Enriched environments include prior learning, appropriate concepts and content, first-hand learning experiences and a variety of resources. Always allow lots of time to complete projects.
Let students reflect on their product and process their learning. Include personal choices of their work, and allow them to collaborate with others.
Some great ways to reflect are: journaling, visualizing, discussions, note taking and graphic organizers.
The types of intelligences are: word smartness, number and logic smartness, music smartness, body smartness, picture smartness, nature smartness, self smartness, people smartness. Ms. Kaufeldt discusses these intelligences in depth in this article.
Bloom's taxonomy is used to increase higher levels of thinking. The levels are: knowledge, comprehension, application, analysis, evaluation, synthesis. These levels are incorporated in the differentiated classroom to increase student learning and thinking processes.
Ms. Kaufeldt has posted a thorough article on multiple intelligences and differentiated instruction. It is well worth reading. Thank you. Marcia M.

Angel Renninger said...

Rick Wormeli Podcast part I, part II, part III

Part I – Rick talks about his new book entitled “Differentiation: from planning to practice grades 6-12”. He wrote this book because he felt there was a void in resources already in publication. He felt this book would pull things together for teachers. This book shows the classroom teacher step by step how to incorporate differentiated instruction into the classroom. He focuses on a twelve step process over and over again. The book shows a model lesson and what students actually do. The book is divided into three major sections. The first section focuses on the fourteen most frequently used low prep generic strategies. For example, flex grouping, tiering and exit cards. The second section focuses on how the mind learns. There are many books out there for the primary grades but his deals with the middle school and the high school student. In the third section his give the twelve most common scenarios in middle/high school and how to respond using D.I. For the secondary teacher it may be as simple as walking over to a desk and helping a student.

Part II – In this podcast Rick Wormeli explains how assessment is the first step to actually using differentiated instruction. As a teacher, your first obligation to your students is to gather information on them. This may include doing a pre-assessment on them. He then explains that this information is worth nothing unless we use it to analyze the data and adjust the instruction. A teacher maximizes their instruction by using this evaluation data. The hardest thing for teachers to get over is that it’s okay to adjust your lesson plan/instruction.
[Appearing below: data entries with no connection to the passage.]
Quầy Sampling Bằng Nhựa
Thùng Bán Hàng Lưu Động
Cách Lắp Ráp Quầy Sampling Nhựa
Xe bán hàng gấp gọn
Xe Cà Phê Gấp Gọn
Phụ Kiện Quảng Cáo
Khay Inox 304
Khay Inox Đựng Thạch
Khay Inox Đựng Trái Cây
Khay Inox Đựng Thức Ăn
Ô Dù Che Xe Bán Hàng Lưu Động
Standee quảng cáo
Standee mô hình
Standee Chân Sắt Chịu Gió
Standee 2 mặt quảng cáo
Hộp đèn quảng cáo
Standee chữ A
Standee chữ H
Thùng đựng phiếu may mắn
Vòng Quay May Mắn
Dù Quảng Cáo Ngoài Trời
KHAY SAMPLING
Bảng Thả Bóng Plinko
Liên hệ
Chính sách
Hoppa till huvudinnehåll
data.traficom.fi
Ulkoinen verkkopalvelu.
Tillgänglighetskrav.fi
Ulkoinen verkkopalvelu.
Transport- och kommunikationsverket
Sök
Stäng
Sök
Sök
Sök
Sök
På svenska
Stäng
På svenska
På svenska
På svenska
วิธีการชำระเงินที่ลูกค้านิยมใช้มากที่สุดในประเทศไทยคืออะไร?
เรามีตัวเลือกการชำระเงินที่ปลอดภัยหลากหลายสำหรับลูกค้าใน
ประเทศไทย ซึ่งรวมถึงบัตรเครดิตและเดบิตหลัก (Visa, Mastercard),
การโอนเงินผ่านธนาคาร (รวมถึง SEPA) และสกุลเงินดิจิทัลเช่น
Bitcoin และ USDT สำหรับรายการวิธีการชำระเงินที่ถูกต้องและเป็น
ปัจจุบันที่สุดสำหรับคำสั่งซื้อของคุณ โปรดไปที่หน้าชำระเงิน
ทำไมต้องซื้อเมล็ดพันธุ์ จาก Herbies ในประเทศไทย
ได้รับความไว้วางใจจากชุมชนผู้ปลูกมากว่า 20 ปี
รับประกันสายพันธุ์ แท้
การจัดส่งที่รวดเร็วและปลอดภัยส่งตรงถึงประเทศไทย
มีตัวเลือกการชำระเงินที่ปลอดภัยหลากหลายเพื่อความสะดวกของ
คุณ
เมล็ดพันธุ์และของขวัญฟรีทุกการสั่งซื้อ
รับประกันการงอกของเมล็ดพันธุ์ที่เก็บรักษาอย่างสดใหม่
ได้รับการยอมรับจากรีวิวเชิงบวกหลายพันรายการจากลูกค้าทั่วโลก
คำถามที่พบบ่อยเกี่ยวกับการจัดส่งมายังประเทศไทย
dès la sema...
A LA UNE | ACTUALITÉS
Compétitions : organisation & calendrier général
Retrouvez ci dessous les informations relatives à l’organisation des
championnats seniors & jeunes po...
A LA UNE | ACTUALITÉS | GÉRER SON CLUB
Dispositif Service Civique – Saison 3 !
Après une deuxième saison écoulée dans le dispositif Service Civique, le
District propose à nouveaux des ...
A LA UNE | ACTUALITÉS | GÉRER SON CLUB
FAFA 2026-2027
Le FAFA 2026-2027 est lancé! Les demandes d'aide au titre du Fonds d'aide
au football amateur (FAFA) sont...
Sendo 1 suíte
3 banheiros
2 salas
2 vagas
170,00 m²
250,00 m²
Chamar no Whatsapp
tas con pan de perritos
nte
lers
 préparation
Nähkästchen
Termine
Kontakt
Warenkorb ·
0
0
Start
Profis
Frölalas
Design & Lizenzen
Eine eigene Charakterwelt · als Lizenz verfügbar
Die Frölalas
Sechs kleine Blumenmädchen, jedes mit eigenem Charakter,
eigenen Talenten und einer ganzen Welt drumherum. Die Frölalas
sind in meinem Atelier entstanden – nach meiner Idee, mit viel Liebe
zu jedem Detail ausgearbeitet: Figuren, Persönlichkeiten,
An administrator should be able to ask “How did assessment inform one of your lessons this week” and the answer should roll off your tongue. A teacher has to begin by knowing their students – Multiple intelligences, learning styles and/or readiness levels. Start small – one idea a month. Give yourself at least 3 years to truly incorporate D.I.

Part III – What an administrator sees when they look in on a true D.I. classroom. D.I. is not a “dog and pony” show for a formal observation. 90% of D.I. is what’s done before or in the planning process. If a teacher is consistently using D.I. you should see three things. The students actively engaged, happy (safe & invited in class) and learning (hearing those “aha” moments). Teachers will need to explain “Fair is not always equal”. Use analogies for students. Teachers need to let their students know that they will do whatever it takes to help them learn.

My opinion: This was a fantastic podcast to listen too and very informative. I’m glad I waited until the third day to listen to it because I understood exactly what he was talking about. After listening to it I truly think this book would be a wonderful resource for any secondary teacher in the classroom.